The use of search engines has become a part of everyday life. Users use search engines to find information electronically from various information sources. For example, the American legal system, as well as some other legal systems around the world, relies heavily on written judicial opinions, the written pronouncements of judges, to articulate or interpret the laws governing resolution of disputes. Each judicial opinion is not only important to resolving a particular legal dispute, but also to resolving similar disputes, or cases, in the future. Because of this, judges and lawyers within our legal system are continually researching an ever-expanding body of past opinions, or case law, for the ones most relevant to resolution of disputes.
To facilitate these searches West Publishing Company of St. Paul, Minn. (doing business as Thomson West) collects judicial opinions from courts across the United States, and makes them available electronically through its Westlaw® legal research system. Users access the judicial opinions, for example, by submitting keyword queries for execution by a search engine against a jurisdictional database of judicial opinions or case law.

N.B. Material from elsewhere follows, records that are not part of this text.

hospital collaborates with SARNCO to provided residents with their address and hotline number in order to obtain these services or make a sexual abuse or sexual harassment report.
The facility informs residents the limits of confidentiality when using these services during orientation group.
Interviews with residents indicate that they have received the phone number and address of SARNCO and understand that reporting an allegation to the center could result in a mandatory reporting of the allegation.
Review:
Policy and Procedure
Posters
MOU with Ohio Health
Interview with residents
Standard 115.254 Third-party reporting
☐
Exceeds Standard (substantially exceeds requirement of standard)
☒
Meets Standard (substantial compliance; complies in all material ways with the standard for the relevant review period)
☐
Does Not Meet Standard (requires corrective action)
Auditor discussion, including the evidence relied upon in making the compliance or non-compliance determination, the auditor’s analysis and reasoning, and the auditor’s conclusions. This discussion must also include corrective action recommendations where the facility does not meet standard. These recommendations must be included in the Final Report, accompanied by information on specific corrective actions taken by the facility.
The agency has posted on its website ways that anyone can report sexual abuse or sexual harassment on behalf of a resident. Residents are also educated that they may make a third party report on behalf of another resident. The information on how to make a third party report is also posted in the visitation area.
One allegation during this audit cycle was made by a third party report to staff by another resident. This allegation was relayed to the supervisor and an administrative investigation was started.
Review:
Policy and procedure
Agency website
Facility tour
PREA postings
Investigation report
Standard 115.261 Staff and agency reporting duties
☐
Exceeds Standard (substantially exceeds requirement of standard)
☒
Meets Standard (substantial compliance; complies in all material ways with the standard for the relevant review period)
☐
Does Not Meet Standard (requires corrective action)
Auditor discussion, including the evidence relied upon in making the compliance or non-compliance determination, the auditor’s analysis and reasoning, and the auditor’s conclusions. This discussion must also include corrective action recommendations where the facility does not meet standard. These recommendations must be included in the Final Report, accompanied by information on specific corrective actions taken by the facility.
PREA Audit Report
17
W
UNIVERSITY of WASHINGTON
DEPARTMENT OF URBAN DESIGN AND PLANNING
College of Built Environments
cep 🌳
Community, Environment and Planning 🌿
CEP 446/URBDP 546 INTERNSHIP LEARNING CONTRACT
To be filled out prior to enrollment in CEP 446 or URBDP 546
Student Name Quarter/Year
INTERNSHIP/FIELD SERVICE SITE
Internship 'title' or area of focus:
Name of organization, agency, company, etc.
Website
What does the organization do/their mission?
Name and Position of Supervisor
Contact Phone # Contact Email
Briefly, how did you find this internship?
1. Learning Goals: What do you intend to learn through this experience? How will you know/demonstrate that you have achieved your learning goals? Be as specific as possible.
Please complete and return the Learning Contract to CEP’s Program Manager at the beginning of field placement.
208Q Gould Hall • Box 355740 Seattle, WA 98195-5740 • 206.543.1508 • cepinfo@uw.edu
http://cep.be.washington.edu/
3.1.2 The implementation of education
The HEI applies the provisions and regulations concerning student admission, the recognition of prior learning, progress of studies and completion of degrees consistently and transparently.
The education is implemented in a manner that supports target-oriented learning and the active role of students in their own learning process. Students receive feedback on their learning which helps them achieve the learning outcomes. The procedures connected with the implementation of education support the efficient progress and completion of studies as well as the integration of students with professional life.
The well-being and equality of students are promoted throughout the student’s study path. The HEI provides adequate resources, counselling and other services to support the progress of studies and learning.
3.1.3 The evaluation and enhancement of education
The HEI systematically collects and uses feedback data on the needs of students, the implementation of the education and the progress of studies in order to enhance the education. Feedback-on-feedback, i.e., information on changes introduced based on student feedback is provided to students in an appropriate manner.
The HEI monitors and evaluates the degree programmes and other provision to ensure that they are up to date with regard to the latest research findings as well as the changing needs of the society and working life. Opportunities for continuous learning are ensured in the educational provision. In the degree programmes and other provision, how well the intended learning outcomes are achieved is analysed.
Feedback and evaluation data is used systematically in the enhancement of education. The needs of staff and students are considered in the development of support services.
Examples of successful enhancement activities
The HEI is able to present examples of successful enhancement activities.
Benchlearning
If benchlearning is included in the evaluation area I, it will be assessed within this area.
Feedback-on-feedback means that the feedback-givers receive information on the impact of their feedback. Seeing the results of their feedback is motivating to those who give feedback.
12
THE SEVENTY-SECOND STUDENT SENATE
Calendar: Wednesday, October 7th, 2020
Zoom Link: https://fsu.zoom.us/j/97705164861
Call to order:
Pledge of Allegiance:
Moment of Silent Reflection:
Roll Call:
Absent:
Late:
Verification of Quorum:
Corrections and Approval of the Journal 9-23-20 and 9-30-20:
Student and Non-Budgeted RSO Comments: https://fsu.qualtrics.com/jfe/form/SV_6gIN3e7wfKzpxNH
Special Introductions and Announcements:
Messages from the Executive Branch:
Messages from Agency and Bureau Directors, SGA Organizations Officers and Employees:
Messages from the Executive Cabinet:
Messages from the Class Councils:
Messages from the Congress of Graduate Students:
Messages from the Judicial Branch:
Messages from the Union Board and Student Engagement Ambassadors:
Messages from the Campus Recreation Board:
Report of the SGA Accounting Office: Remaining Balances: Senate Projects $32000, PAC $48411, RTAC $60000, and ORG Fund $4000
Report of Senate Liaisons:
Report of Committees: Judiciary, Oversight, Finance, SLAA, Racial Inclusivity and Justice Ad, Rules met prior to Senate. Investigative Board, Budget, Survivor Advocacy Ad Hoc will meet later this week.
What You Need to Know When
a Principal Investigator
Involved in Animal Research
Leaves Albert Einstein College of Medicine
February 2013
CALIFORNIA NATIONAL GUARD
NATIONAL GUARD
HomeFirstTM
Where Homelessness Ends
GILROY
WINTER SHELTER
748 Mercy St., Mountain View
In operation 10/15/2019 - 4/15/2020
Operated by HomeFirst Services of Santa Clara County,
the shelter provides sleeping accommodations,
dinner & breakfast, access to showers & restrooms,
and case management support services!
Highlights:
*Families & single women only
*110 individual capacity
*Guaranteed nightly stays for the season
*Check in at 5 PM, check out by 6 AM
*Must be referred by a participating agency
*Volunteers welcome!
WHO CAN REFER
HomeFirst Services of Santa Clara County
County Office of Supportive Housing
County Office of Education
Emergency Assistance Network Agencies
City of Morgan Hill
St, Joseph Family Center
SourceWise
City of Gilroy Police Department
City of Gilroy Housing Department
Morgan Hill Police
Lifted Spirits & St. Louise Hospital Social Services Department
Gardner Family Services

Typically, search engines maintain information concerning what queries a user may have entered, the documents that were identified and viewed from the search, the actions taken with documents, such as viewing, printing, etc., whether an advertisement or sponsored link provided with search results was selected, and other information in one or more query logs.
While information in query logs can be valuable in determining the relevance of search results to entered user queries, and therefore, the effectiveness of a search engine to identify relevant documents, current techniques in analyzing query log data do not overcome the inherent quality issues of this data, namely, that query log data tends to be noisy, sparse, incomplete, and volatile.
Accordingly, there is a need for improvement of information-retrieval systems for document retrieval systems that can effectively leverage query log data.